The Fed will announce its rate decision at 2pm Washington time, while Chair Janet Yellen will speak at a at a news conference at 2.30pm.
“Far and away, the most important takeaway from the Fed meeting is their expectations of the velocity of the rate rise," Philip Blancato, chief executive at Ladenberg Thalmann Asset Management in New York, told Reuters. "I know that they don't have a crystal ball, but I want to get a better expectation for how quickly they expect to raise rates."
Wall Street moved higher in midday trading. In 12.12pm trading in New York, the Dow Jones Industrial Average gained 0.2 percent. In 11.56am trading, the Standard & Poor’s 500 Index added 0.3 percent, while the Nasdaq Composite Index also increased 0.3 percent.
“The real impact on today’s decision happened in the last seven, eight days,” Guillermo Hernandez Sampere, head of trading at MPPM EK in Eppstein, Germany, told Bloomberg. “Investors will listen very carefully to the wording from the Fed. What investors want to hear is that the US economy is in good shape and that the speed of further rate hikes will be very gradual.”
The latest data showed further strength in the US housing market.

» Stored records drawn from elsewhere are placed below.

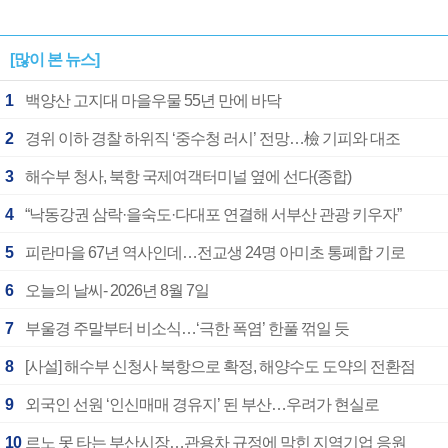
[많이 본 뉴스]
1
백양산 고지대 마을우물 55년 만에 바닥
2
경위 이하 경찰 하위직 ‘중수청 러시’ 전망…檢 기피와 대조
3
해수부 청사, 북항 국제여객터미널 옆에 선다(종합)
4
“낙동강권 삼락·을숙도·다대포 연결해 서부산 관광 키우자”
5
피란마을 67년 역사인데…전교생 24명 아미초 통폐합 기로
6
오늘의 날씨- 2026년 8월 7일
7
부울경 주말부터 비소식…‘극한 폭염’ 한풀 꺾일 듯
8
[사설] 해수부 신청사 북항으로 확정, 해양수도 도약의 전환점
9
외국인 선원 ‘인신매매 경유지’ 된 부산…우려가 현실로
10
르노 못 타는 부산시장…관용차 규정에 막힌 지역기업 응원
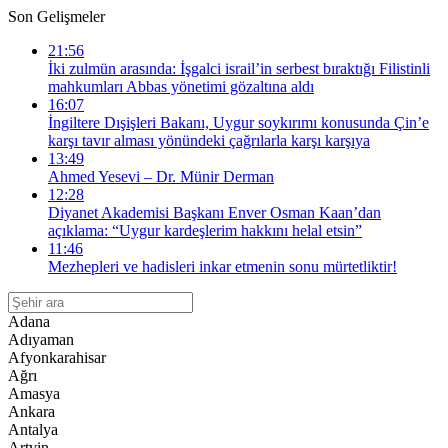
Son Gelişmeler
21:56
İki zulmün arasında: İşgalci israil’in serbest bıraktığı Filistinli
mahkumları Abbas yönetimi gözaltına aldı
16:07
İngiltere Dışişleri Bakanı, Uygur soykırımı konusunda Çin’e
karşı tavır alması yönündeki çağrılarla karşı karşıya
13:49
Ahmed Yesevi – Dr. Münir Derman
12:28
Diyanet Akademisi Başkanı Enver Osman Kaan’dan
açıklama: “Uygur kardeşlerim hakkını helal etsin”
11:46
Mezhepleri ve hadisleri inkar etmenin sonu mürtetliktir!
Adana
Adıyaman
Afyonkarahisar
Ağrı
Amasya
Ankara
Antalya
Artvin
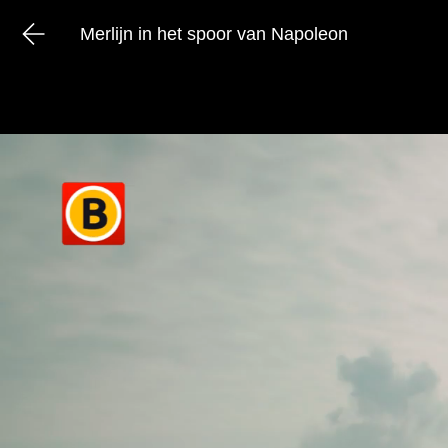
Merlijn in het spoor van Napoleon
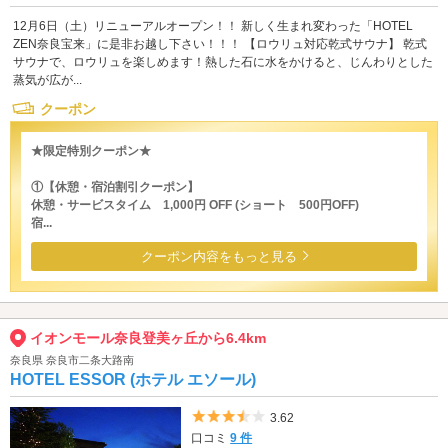
12月6日（土）リニューアルオープン！！ 新しく生まれ変わった「HOTEL
ZEN奈良宝来」に是非お越し下さい！！！ 【ロウリュ対応乾式サウナ】 乾式
サウナで、ロウリュを楽しめます！熱した石に水をかけると、じんわりとした
蒸気が広が...
クーポン
★限定特別クーポン★
①【休憩・宿泊割引クーポン】
休憩・サービスタイム 1,000円 OFF (ショート 500円OFF)
宿...
クーポン内容をもっと見る
イオンモール奈良登美ヶ丘から6.4km
奈良県 奈良市二条大路南
HOTEL ESSOR (ホテル エソール)
5つ星のうち3.5
3.62
口コミ
9 件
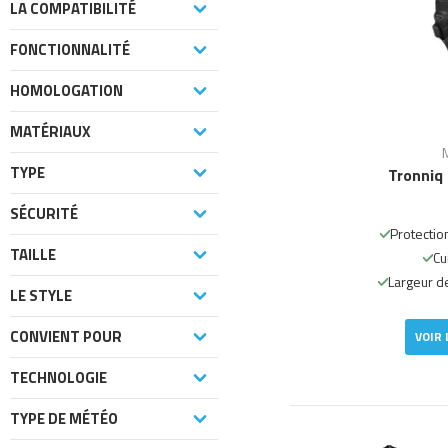
LA COMPATIBILITÉ
FONCTIONNALITÉ
HOMOLOGATION
MATÉRIAUX
TYPE
Tronniq
SÉCURITÉ
Protectio
TAILLE
Cu
Largeur de
LE STYLE
CONVIENT POUR
VOIR 
TECHNOLOGIE
TYPE DE MÉTÉO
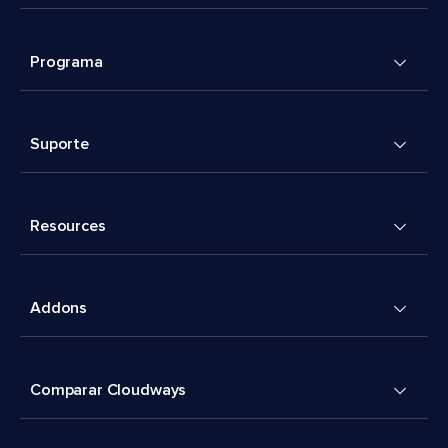
Programa
Suporte
Resources
Addons
Comparar Cloudways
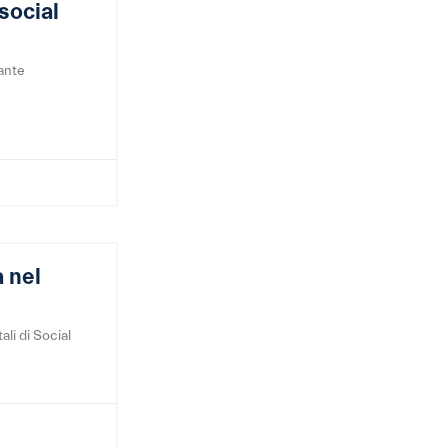
social
tante
a nel
ali di Social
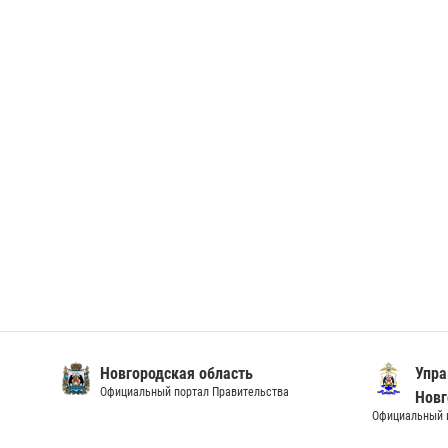
Новгородская область
Упра
Официальный портал Правительства
Новг
Официальный и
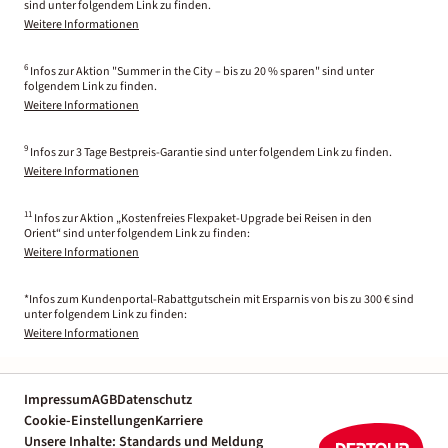
sind unter folgendem Link zu finden.
Weitere Informationen
6
Infos zur Aktion "Summer in the City – bis zu 20 % sparen" sind unter
folgendem Link zu finden.
Weitere Informationen
9
Infos zur 3 Tage Bestpreis-Garantie sind unter folgendem Link zu finden.
Weitere Informationen
11
Infos zur Aktion „Kostenfreies Flexpaket-Upgrade bei Reisen in den
Orient“ sind unter folgendem Link zu finden:
Weitere Informationen
*Infos zum Kundenportal-Rabattgutschein mit Ersparnis von bis zu 300 € sind
unter folgendem Link zu finden:
Weitere Informationen
Impressum
AGB
Datenschutz
Cookie-Einstellungen
Karriere
Unsere Inhalte: Standards und Meldung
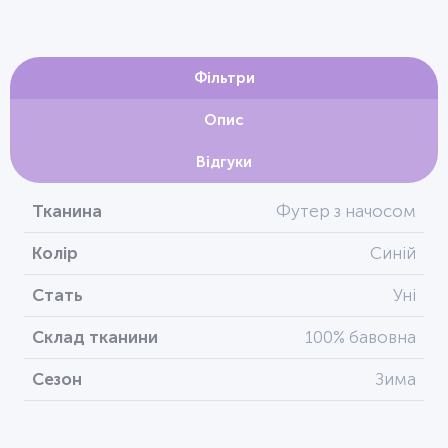
Фільтри
Опис
Відгуки
Тканина
Футер з начосом
Колір
Синій
Стать
Уні
Склад тканини
100% бавовна
Сезон
Зима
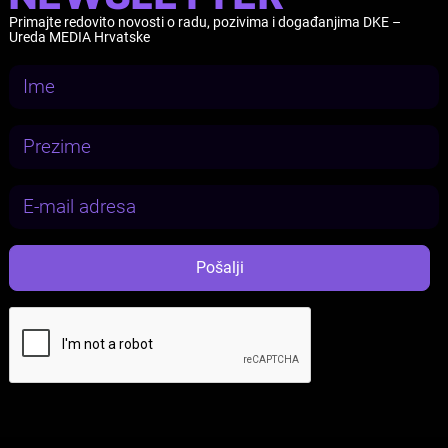
Primajte redovito novosti o radu, pozivima i događanjima DKE –
Ureda MEDIA Hrvatske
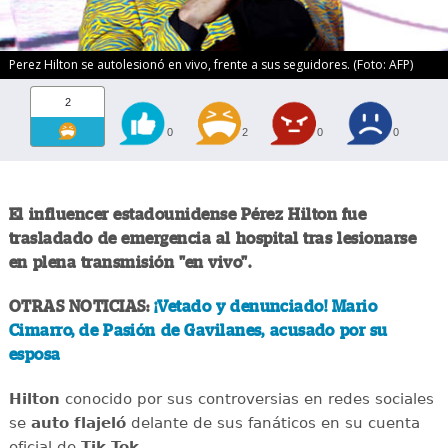
Perez Hilton se autolesionó en vivo, frente a sus seguidores. (Foto: AFP)
2
0
2
0
0
El influencer estadounidense Pérez Hilton fue
trasladado de emergencia al hospital tras lesionarse
en plena transmisión "en vivo".
OTRAS NOTICIAS:
¡Vetado y denunciado! Mario
Cimarro, de Pasión de Gavilanes, acusado por su
esposa
Hilton
conocido por sus controversias en redes sociales
se
auto flajeló
delante de sus fanáticos en su cuenta
oficial de
Tik Tok
.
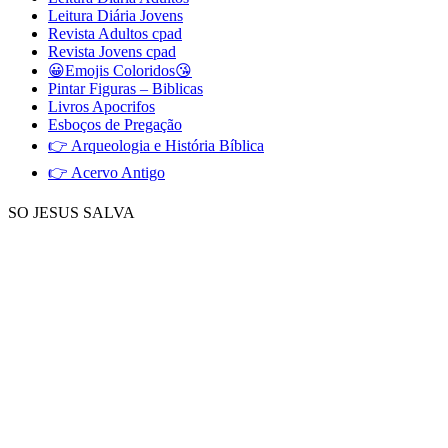
Leitura Diária Jovens
Revista Adultos cpad
Revista Jovens cpad
😀Emojis Coloridos😘
Pintar Figuras – Biblicas
Livros Apocrifos
Esboços de Pregação
👉 Arqueologia e História Bíblica
👉 Acervo Antigo
SO JESUS SALVA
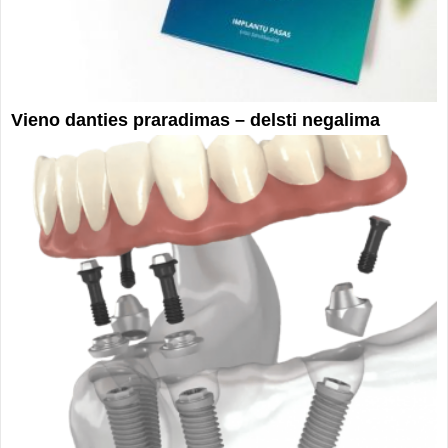
Vieno danties praradimas – delsti negalima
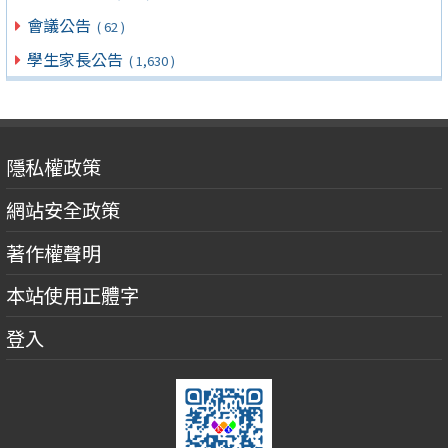
會議公告
( 62 )
學生家長公告
( 1,630 )
隱私權政策
網站安全政策
著作權聲明
本站使用正體字
登入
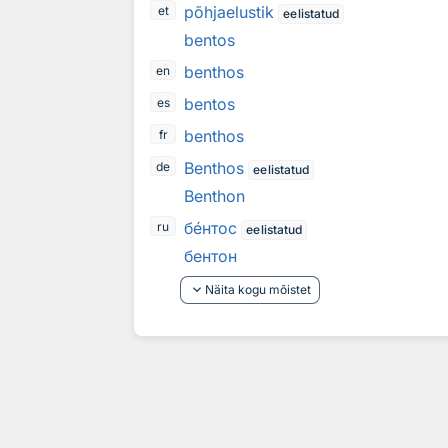
põhjaelustik
et
eelistatud
bentos
benthos
en
bentos
es
benthos
fr
Benthos
de
eelistatud
Benthon
б
е
нтос
ru
eelistatud
бентон
keyboard_arrow_down
Näita kogu mõistet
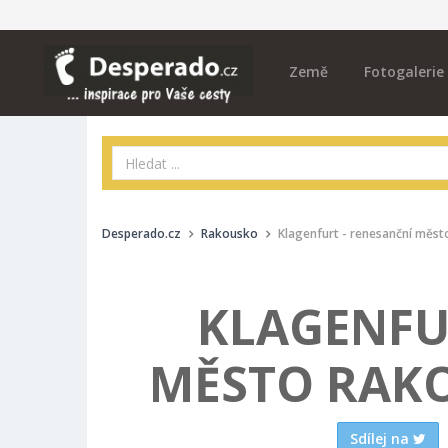
Země
Fotogalerie
Desperado.cz
Rakousko
Klagenfurt - renesanční měs
KLAGENFU
MĚSTO RAK
Sdílej na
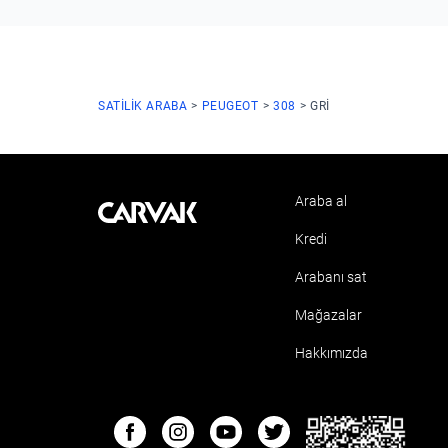
SATILIK ARABA
PEUGEOT
308
GRI
Araba al
Kavak
Kredi
Arabanı sat
Mağazalar
Hakkımızda
ETBIS
Facebook
Instagram
Youtube
Twitter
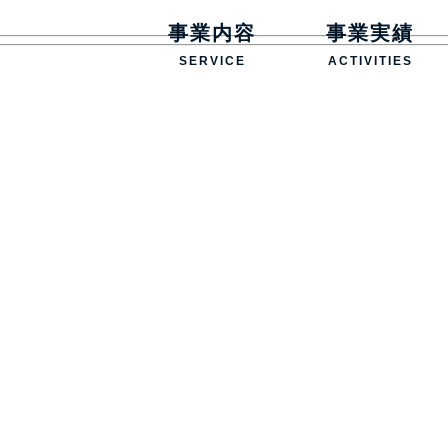
事業内容
事業実績
SERVICE
ACTIVITIES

Housing starts rallied 10.5 percent to an annualised pace of 1.17 million units in November, while building permits rose more than expected, climbing 11 percent to a 1.29 million-unit rate, the highest level since June.
Separately, industrial production slid 0.6 percent in November.
"The headwinds remain strong in the manufacturing sector, but the Fed right now is more focused on the strong consumer spending and housing data, which means they will go ahead with a rate hike today," Thomas Costerg, a US economist at Standard Chartered Bank in New York, told Reuters.
In the Dow, gains in shares of Verizon and those of Merck, last up 1.4 percent and 1.2 percent respectively, outweighed declines in shares of DuPont and those of Apple, last trading 2.7 percent and 1.2 percent weaker.
Shares of Chevron and Exxon Mobil slid, down 1.2 percent and 1 percent respectively, with the price of oil after a US Energy Information Administration report showed crude inventories unexpectedly rose, climbing 4.8 million barrels last week.
"Only the staunchest contrarian could derive anything bullish out of that report," Peter Donovan, broker at Liquidity Energy in New York, told Reuters. "The actual numbers were more bearish than all expectations, as well as more bearish than the API report released last night.”
In Europe, the Stoxx 600 Index ended the day with a 0.2 percent advance from the previous close. Germany’s DAX Index rose 0.2 percent, while France’s CAC 40 Index also increased 0.2 percent, and the UK’s FTSE 100 Index added 0.7 percent.